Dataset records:
◆ ◆ ◆
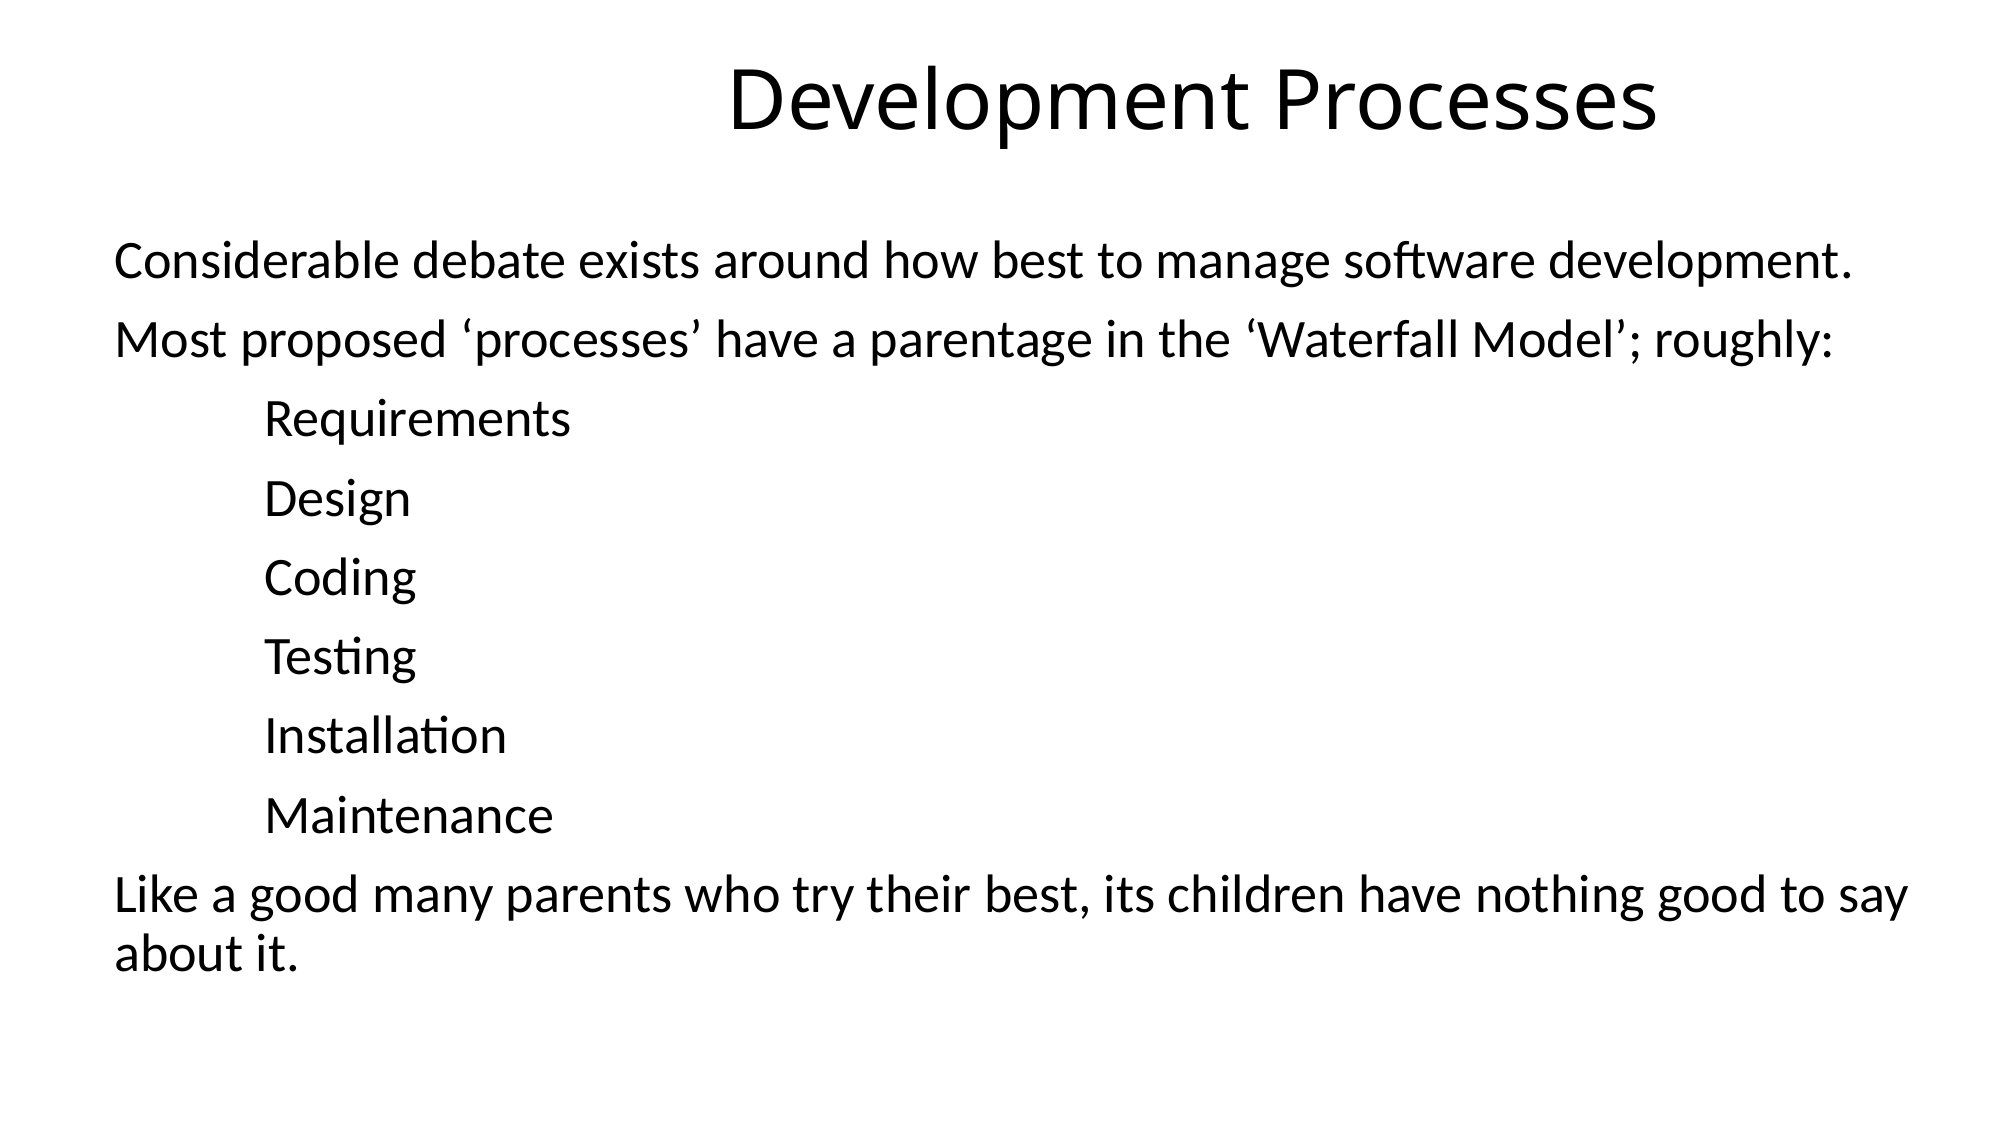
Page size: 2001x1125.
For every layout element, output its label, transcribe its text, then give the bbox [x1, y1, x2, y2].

title Development Processes [324, 45, 1675, 161]
list Considerable debate exists around how best to manage software development. Most proposed ‘processes’ have a parentage in the ‘Waterfall Model’; roughly: Requirements Design Coding Testing Installation Maintenance Like a good many parents who try their best, its children have nothing good to say about it. [99, 223, 1973, 1094]
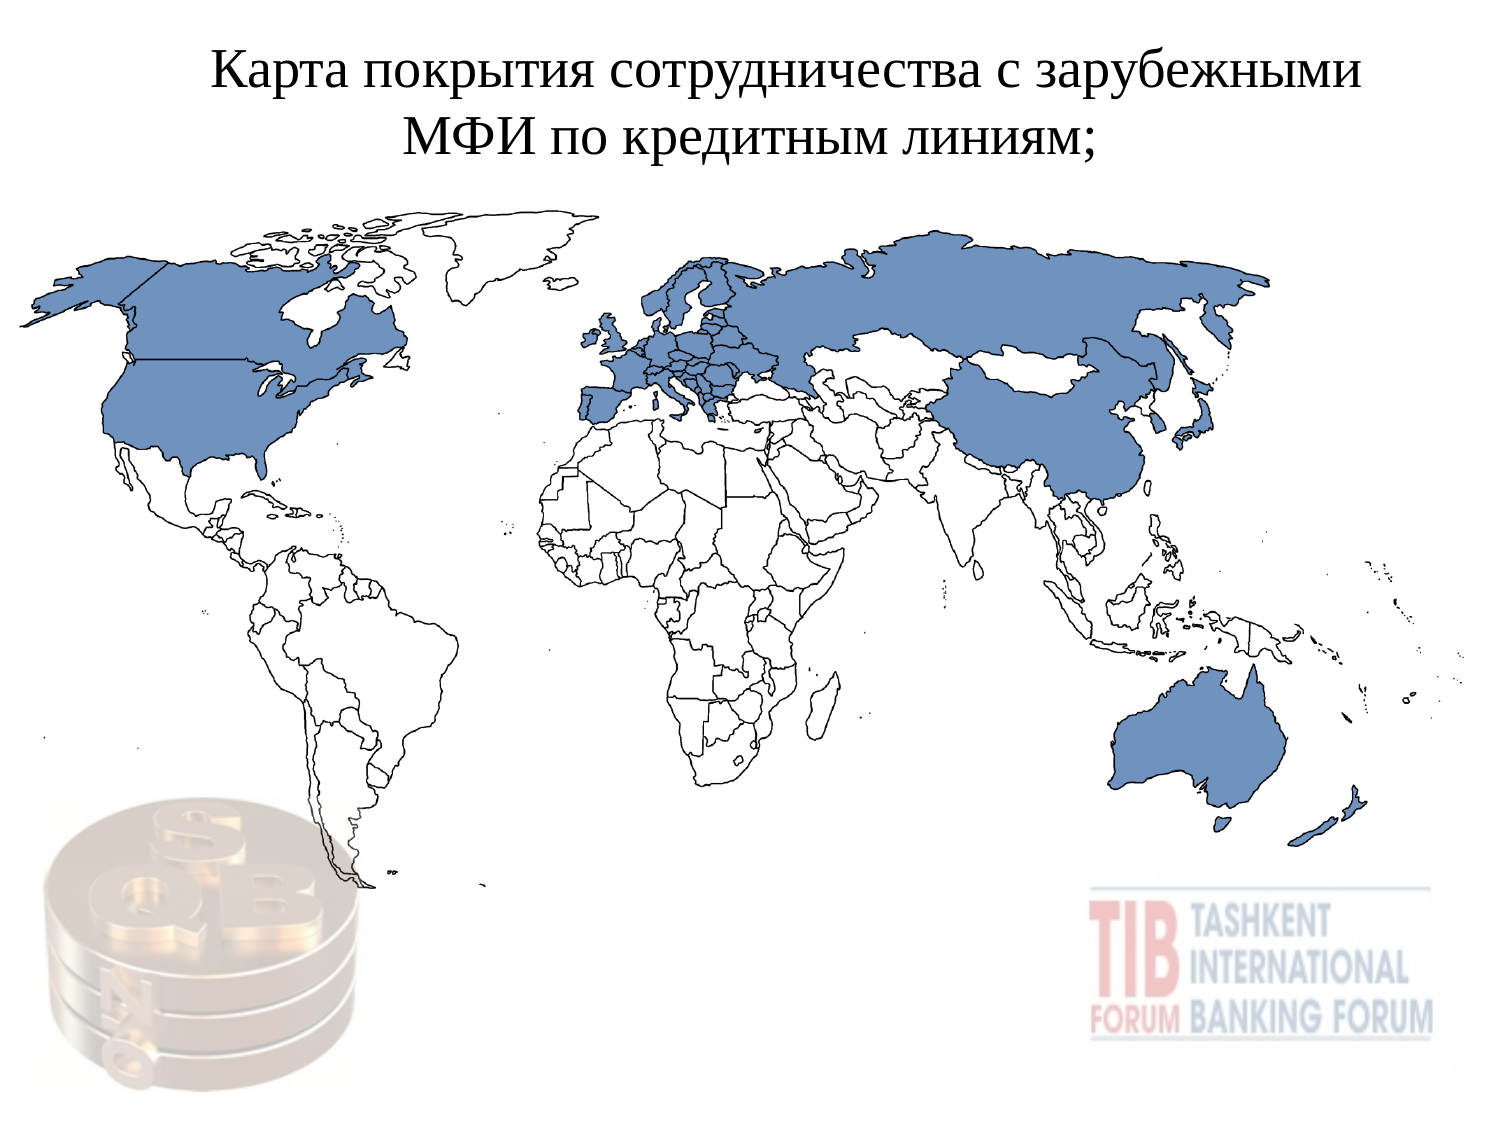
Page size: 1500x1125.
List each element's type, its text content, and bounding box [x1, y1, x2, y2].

text_box [1041, 938, 1467, 1076]
text_box [40, 938, 365, 1094]
picture [13, 197, 1490, 931]
title Карта покрытия сотрудничества с зарубежными МФИ по кредитным линиям; [75, 21, 1425, 176]
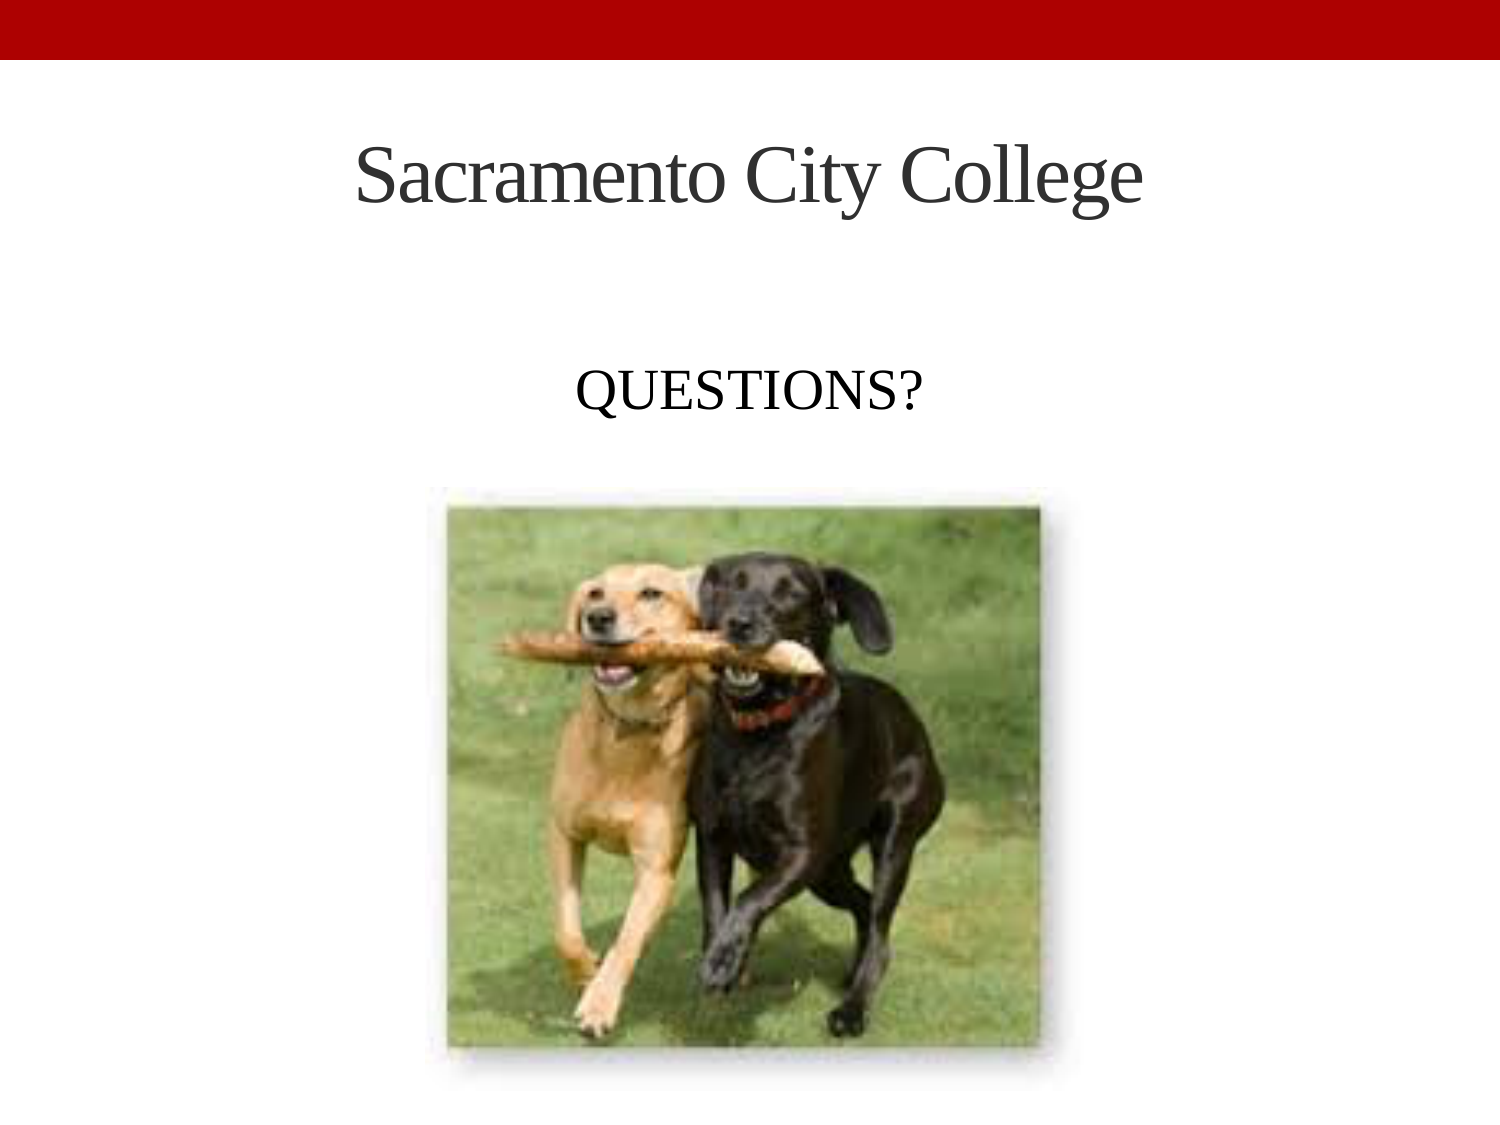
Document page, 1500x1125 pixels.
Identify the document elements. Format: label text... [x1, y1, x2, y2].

list QUESTIONS? [75, 262, 1425, 1063]
title Sacramento City College [75, 87, 1425, 250]
picture [424, 486, 1085, 1091]
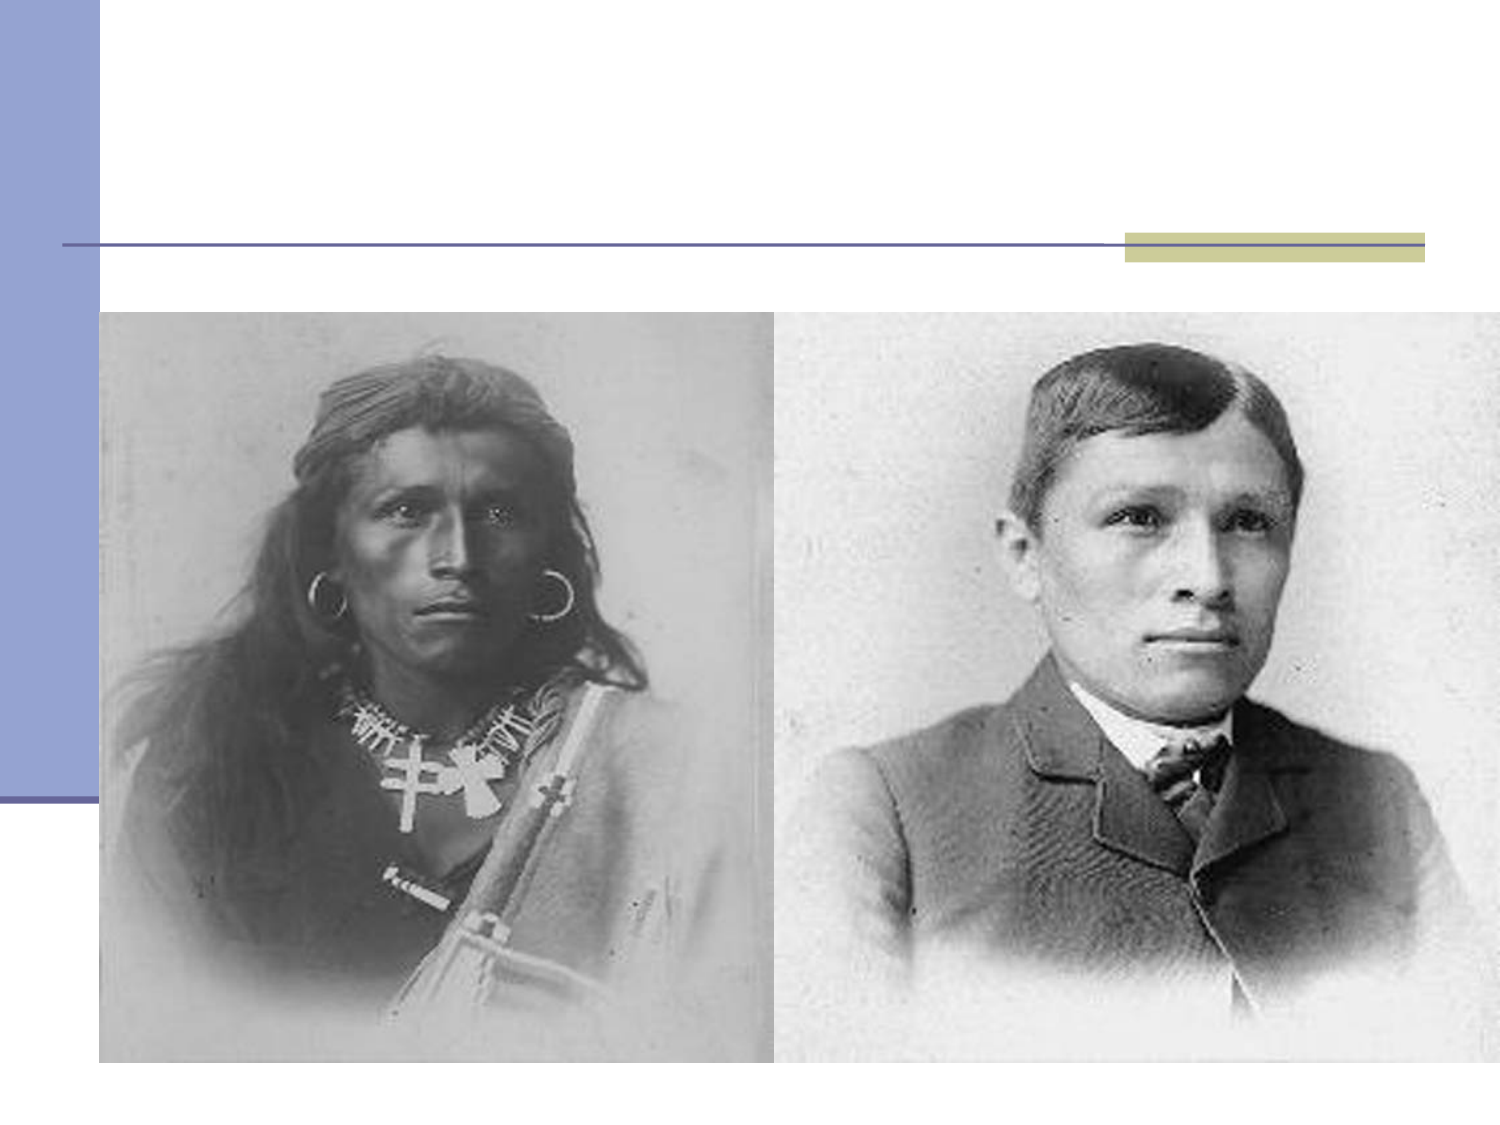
◆ ◆ ◆
:: TASK GOAL ::
Which lines above hold the string "size"? Please copy all of them.

:: REPLY TO THE TASK ::
Page size: 2001x1125.
Page size: 1500x1125.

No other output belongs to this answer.